Now the question is which actors share responsibility (and how much responsibility) for the changing climate in the new Anthropocene” era, in which human activities have a significant impact on ecosystems worldwide. Relatedly, what kind of impact does climate related coping behaviour have in the Sundarbans?
The Sundarbans region features five different kinds of actors who are working and functioning in the local socio-ecological system. First, the islanders, who were forcedly migrated into the region around 200 years ago. Till recently, they lived mainly from harnessing nature – cutting up jungle forest for settlements, engaging in overfishing and collecting tiger prawn seed around the coast, …. These activities indeed disrupt the bio-diversity of the region. Most islanders didn’t use a conservationist approach until the major cyclone Aila struck the Sundarbans in 2009. Things have been slowly changing since then. Aila has also pushed a bit the Government – another important actor within the system, towards taking climate change more seriously. Till then, the government had been mainly interested in infrastructural development, building roads and bridges… Although this kind of infrastructural development is clearly needed in a geographically inaccessible region like the Indian Sundarbans, people’s voices were routinely ignored while planning for “development”. For example, till now, when building concrete embankments, the government does not have any master plan for the rehabilitation of displaced people in the densely populated Sundarbans region. However, a group of other actors –the climate scientists – offer a solution to this issue by suggesting to relocate all people living in the Sundarbans into nearby towns and the mega city Kolkata. Their conservationist approach starts from the assumption of the shrinking of a major part of the delta around 2020, due to the increasing sea level. They reckon the land is better left to the tigers, in other words. This view has been challenged by another group of actors –the river scientists – who claim that the Sundarbans is an active delta and that erosion and accretion are part and parcel of the process and ecosystem. They think the people of the Sundarbans are resilient enough to tackle the changes in the climate and related consequences with the help of the other actors. When it comes to helping common people by providing services in vital spheres like health, education and disaster risk reduction, local and national civil society organizations, another key actor in the system, have been playing an important role for the last four or five decades. Although they started as voluntary organisations, the work of many of these civil society organizations has now become donor driven.

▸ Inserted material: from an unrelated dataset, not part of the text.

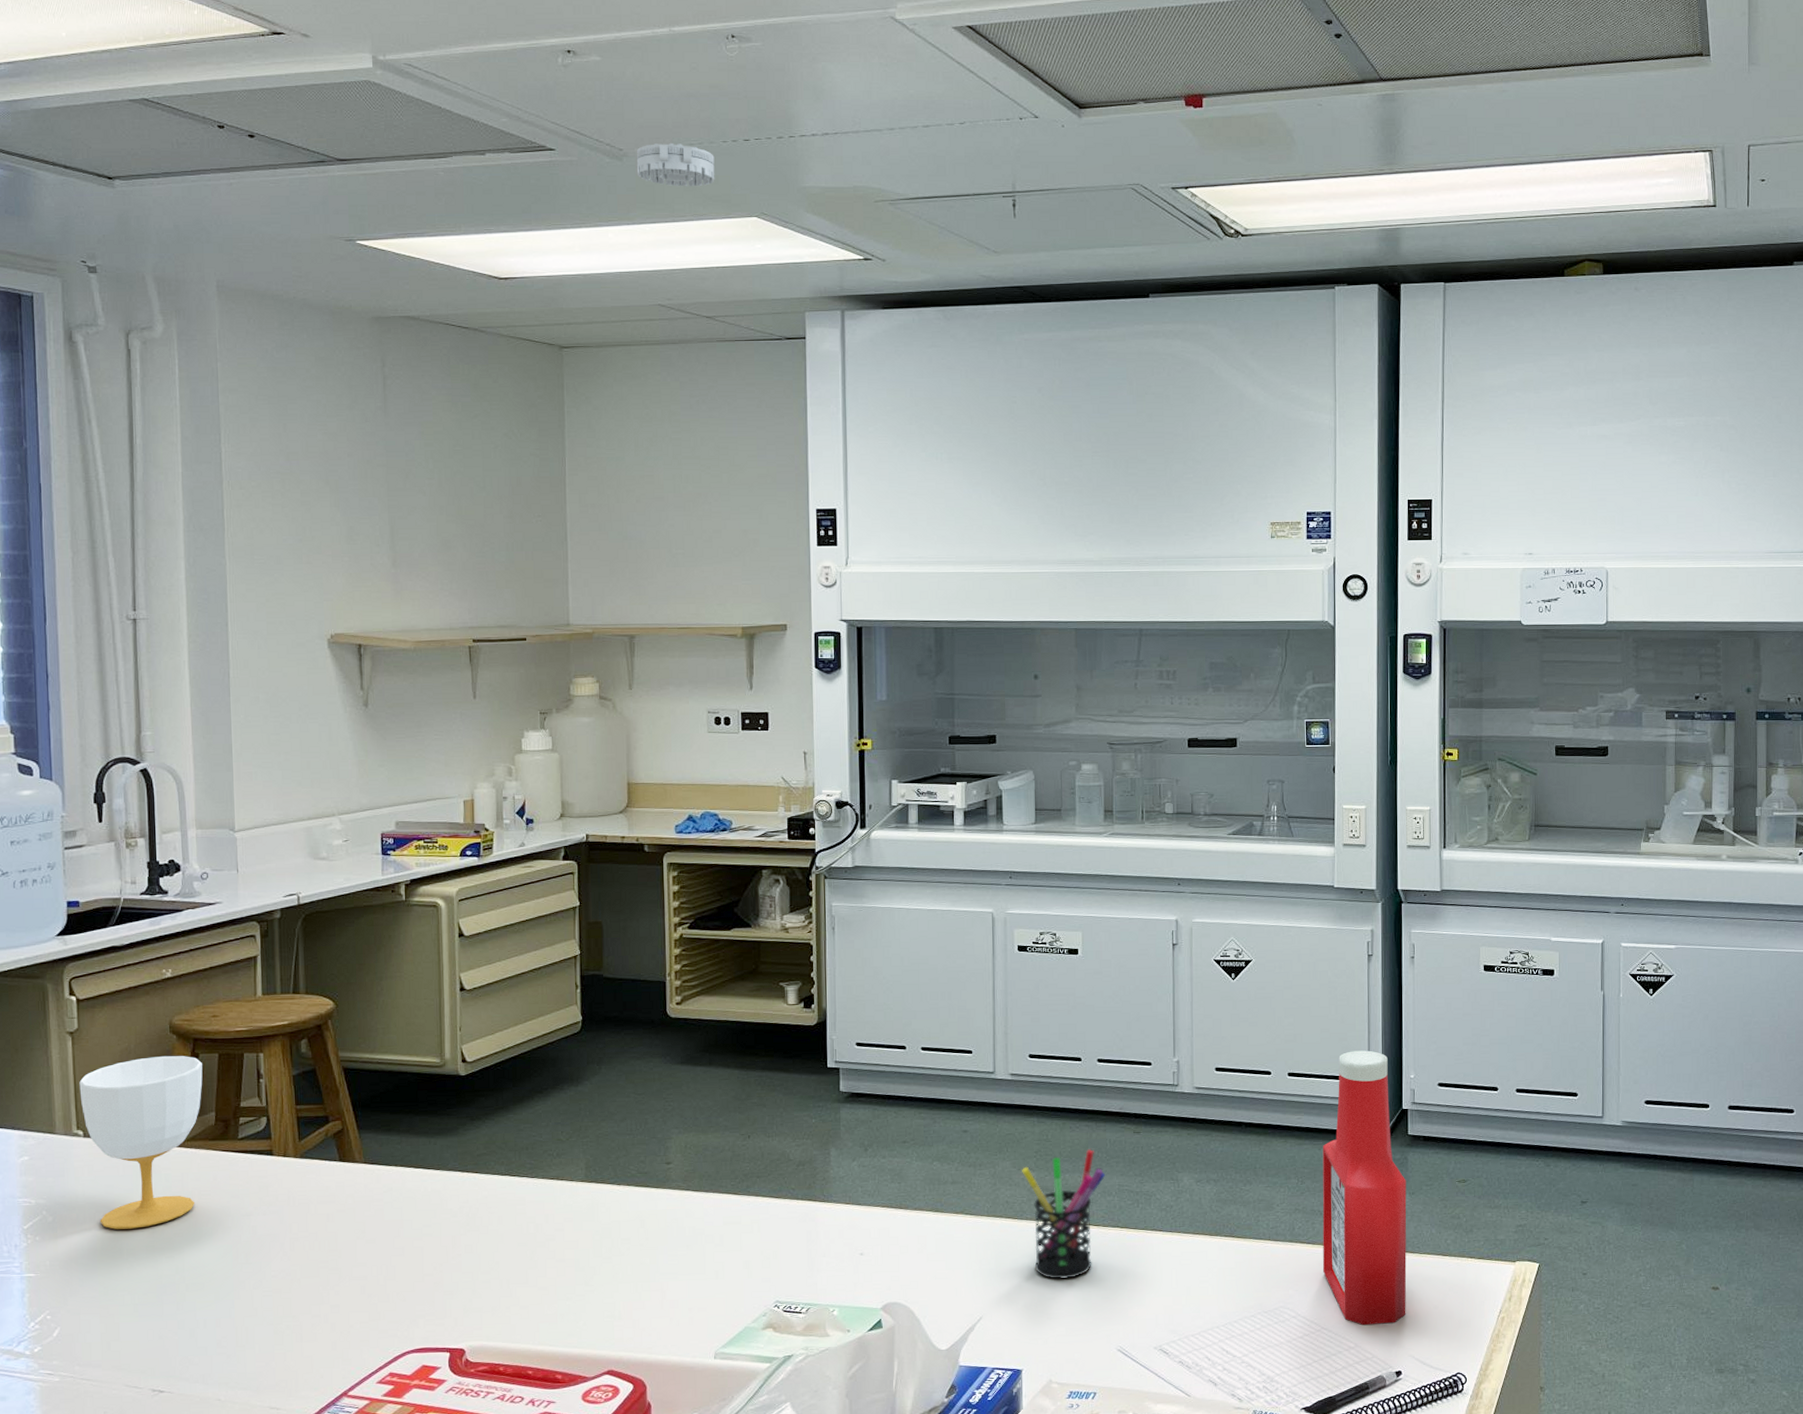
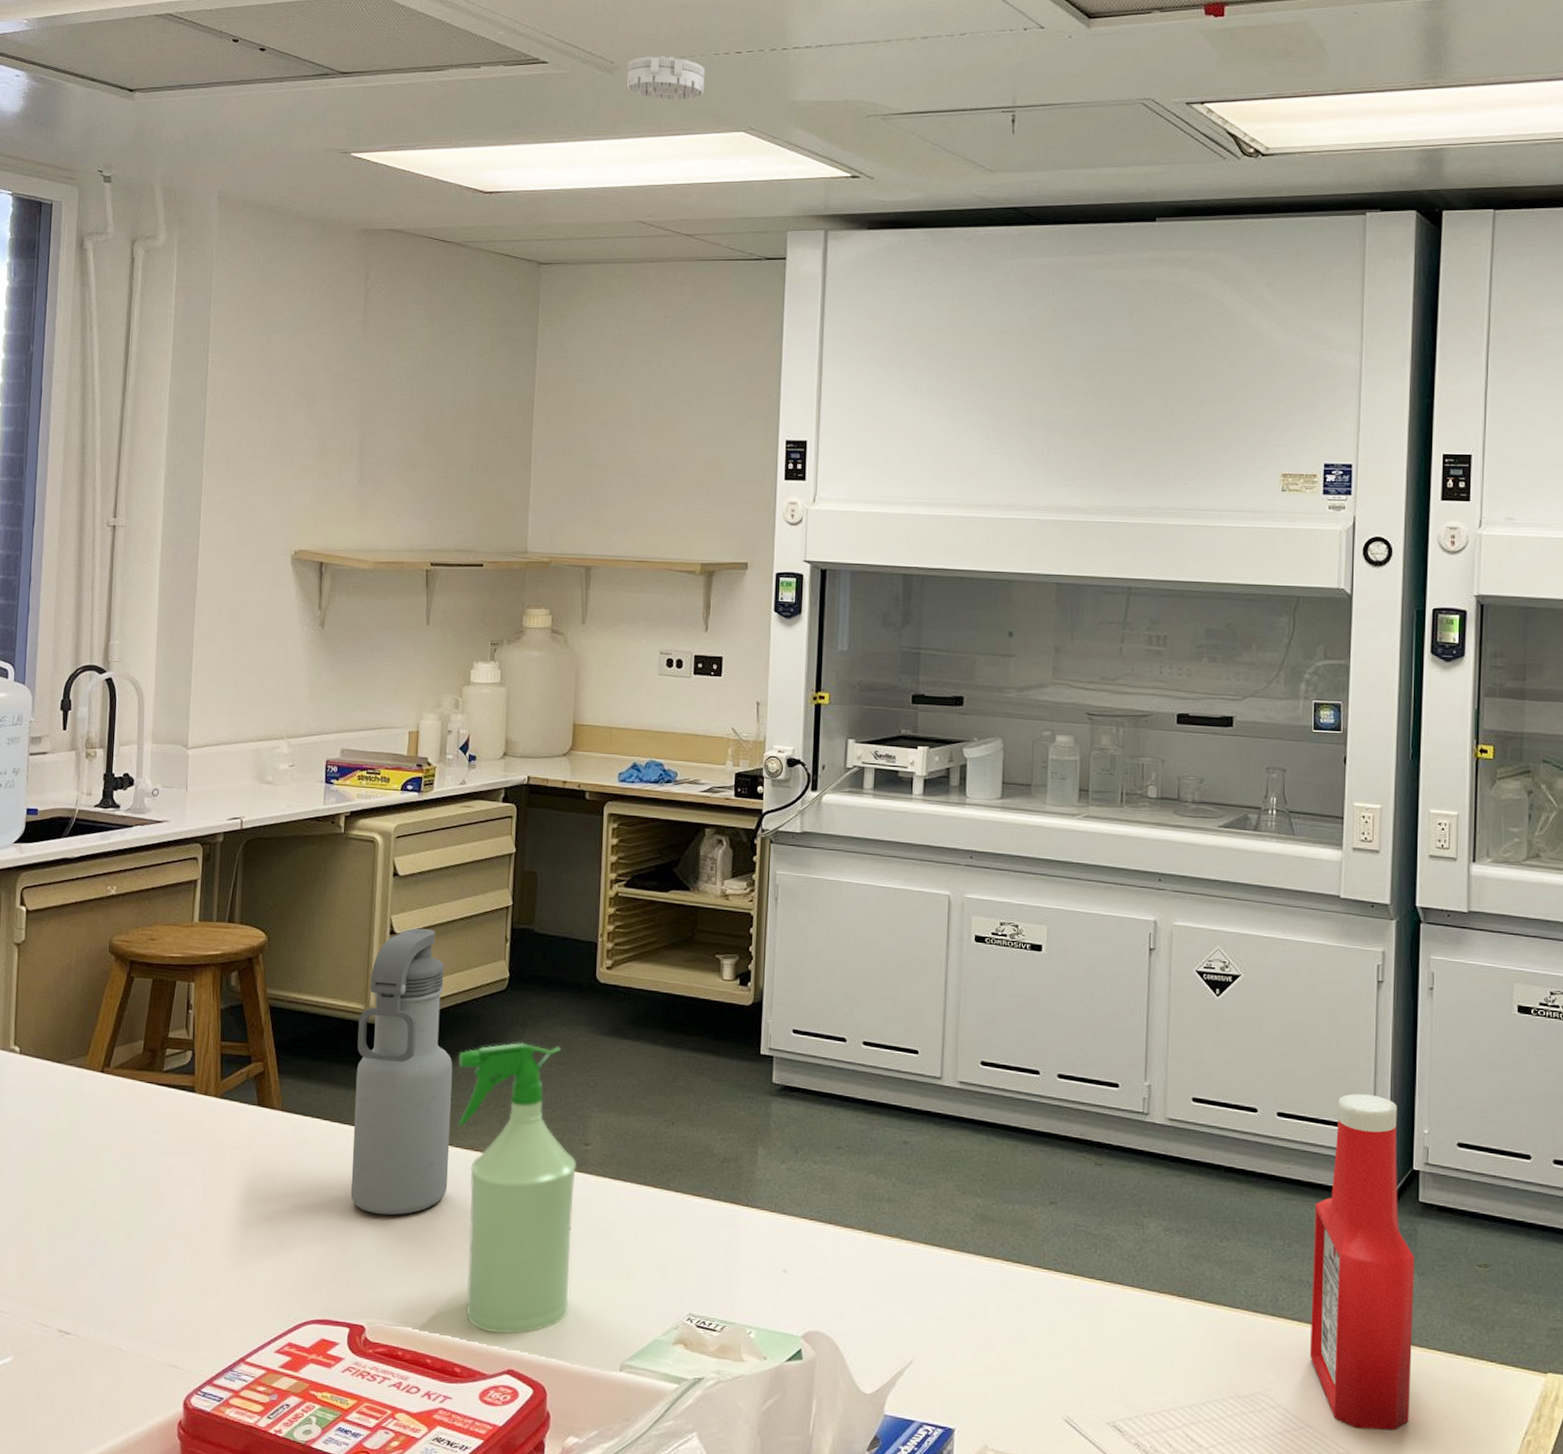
cup: present [79,1055,203,1230] -> none [20,976,136,1156]
water bottle: none [435,982,537,1248] -> present [350,928,453,1216]
spray bottle: none [537,1078,662,1340] -> present [458,1042,576,1335]
pen holder: present [1022,1149,1106,1279] -> none [966,1178,1061,1328]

These five different actors are in continuous tension with each other, all with their own interests, incentives and power dynamics, occasionally aligning with one or another. The similarity with the global level is obvious.
A key question is: what does the Sundarbans area need to cope with its changing (climate) scenario, or at least what would be a way forward? One of the answers may lie in the creation of a common knowledge platform whereby actors from each of these five different sets would have a stake in improving the minimum knowledge base necessary to combat the huge challenges posed by a changing climate.